Keypoint text descriptions:
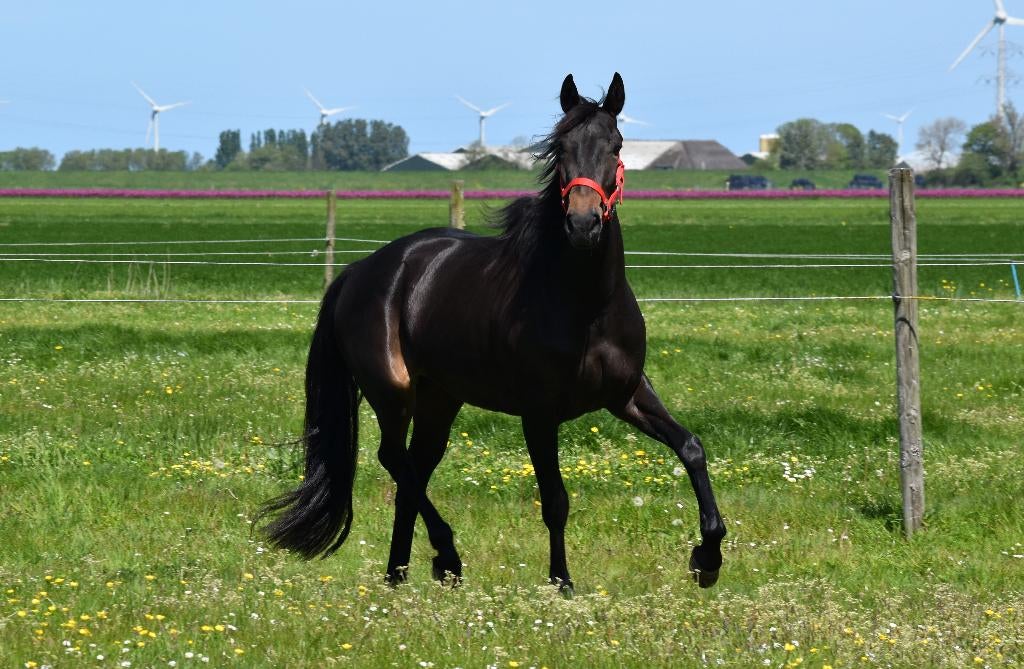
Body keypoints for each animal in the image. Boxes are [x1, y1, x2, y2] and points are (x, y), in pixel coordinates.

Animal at [258, 73, 726, 592]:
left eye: (616, 145)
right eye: (561, 147)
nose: (583, 224)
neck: (587, 307)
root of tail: (361, 270)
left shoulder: (627, 395)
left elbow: (692, 448)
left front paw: (707, 557)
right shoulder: (539, 415)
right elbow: (555, 500)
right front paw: (562, 583)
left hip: (440, 399)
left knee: (412, 472)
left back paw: (399, 574)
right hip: (392, 392)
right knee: (395, 460)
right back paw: (446, 557)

EXERCISE OBJECTIVE — Transcribe the records above exactly, leaving out every picture.

EXERCISE RESULT —
Body keypoints for each animal in the image. Boxes are [x1, y1, x2, y2] and points are (x, y), in pixel coordinates.

Animal at [258, 73, 726, 592]:
left eye: (616, 145)
right eye: (561, 147)
nose: (583, 224)
neck: (587, 307)
root of tail: (361, 270)
left shoulder: (627, 395)
left elbow: (692, 448)
left front paw: (707, 557)
right shoulder: (539, 415)
right elbow: (555, 500)
right front paw: (562, 583)
left hip: (440, 399)
left knee: (412, 472)
left back paw: (399, 574)
right hip: (392, 392)
right knee: (395, 460)
right back paw: (446, 557)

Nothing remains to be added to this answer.